Nothing quite kills the mood while you're swiping around on Tinder like seeing your boss' name and photo pop up. Now, daters can hide from the people they don't want to see while searching for matches, be they co-workers, exes or family members.
Block profile is one of four new or updated safety features coming to Tinder, the company said Tuesday. Aside from avoiding cousins, daters who pay for premium features can also use an incognito mode, which shows their profile only to people they've liked.
"We see ourselves as the host of a party," said Rory Kozoll, Tinder's vice president of product and integrity. "As a host of that party, it's our job to make sure that we trust the people coming in the door."
Dating apps have undergone increased scrutiny around how much responsibility they bear in keeping daters safe in-app as well as in the real world. A 2019 report from ProPublica and Columbia Journalism Investigations brought attention to the potential hazards of meeting strangers online without adequate safeguards in place. Over the years, Match Group, which owns Tinder and other apps, has taken steps like establishing partnerships with groups like anti-sexual violence organization RAINN and rolling out features geared toward safety. Bumble, for example, also has a paid incognito mode and uses AI to screen out inappropriate photos.

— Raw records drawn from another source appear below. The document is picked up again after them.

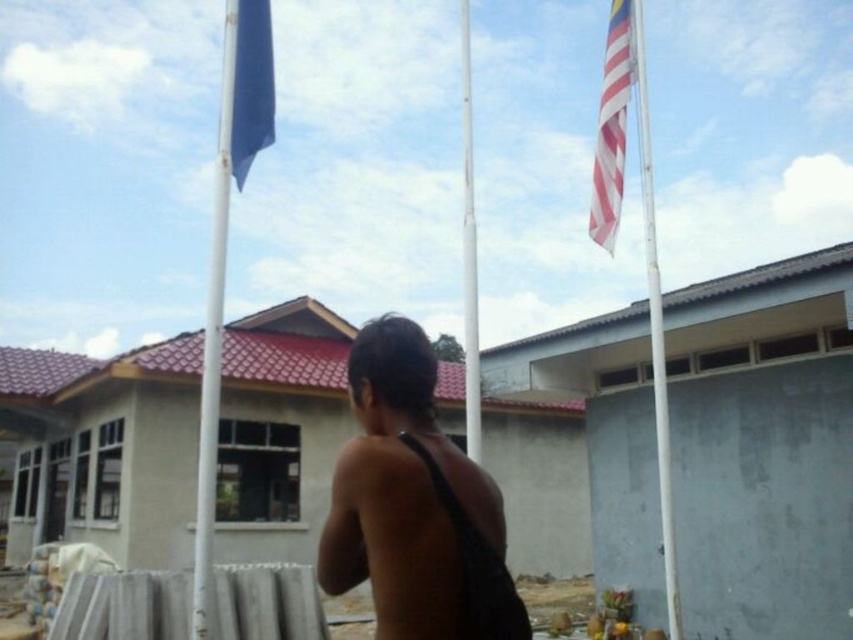
You are a photographer trying to capture a shot of the white glossy flag pole at left and the white metallic flag pole at upper right. Which flag pole should you zoom in on to ensure it appears thicker in the photo?

The white metallic flag pole at upper right is wider than the white glossy flag pole at left, so you should zoom in on the white metallic flag pole at upper right to make it appear thicker in the photo.

You are a drone operator trying to capture a photo of the white glossy flag pole at left from directly above. What coordinates should you aim for to ensure the drone is centered over the flag pole?

The white glossy flag pole at left is located at coordinates point (213, 346), so you should aim the drone to hover at those coordinates to be centered over it.

Looking at this image, you are a photographer trying to capture the white metallic flag pole at upper right in your shot. You want to ensure it is centered in your frame. Given that your camera has a fixed focal length, can you estimate the horizontal and vertical adjustments needed to center the flag pole based on its coordinates?

The white metallic flag pole at upper right is located at coordinates point (654, 330). To center it in your frame, you would need to adjust your camera slightly to the left horizontally and downward vertically to align with these coordinates.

For Tinder, hosting responsibilities also include what happens as the guests, or daters, start interacting. Tinder's built a shortcut to reporting potentially offensive messages -- daters can press a message and go directly to Tinder's reporting system. The app is also updating its "Are You Sure" and "Does This Bother You" feature, which prompts users to either rethink the messages they're sending or report questionable ones they've received.
To get the word out, Tinder is also launching its Green Flags campaign in partnership with the anti-domestic violence and sexual assault foundation No More aimed at educating daters not just on the features, but on general safety habits, like video chatting with someone before meeting to get a vibe check. The campaign encompasses a guide to healthy dating.
"Just setting ground rules is really valuable," Kozoll said.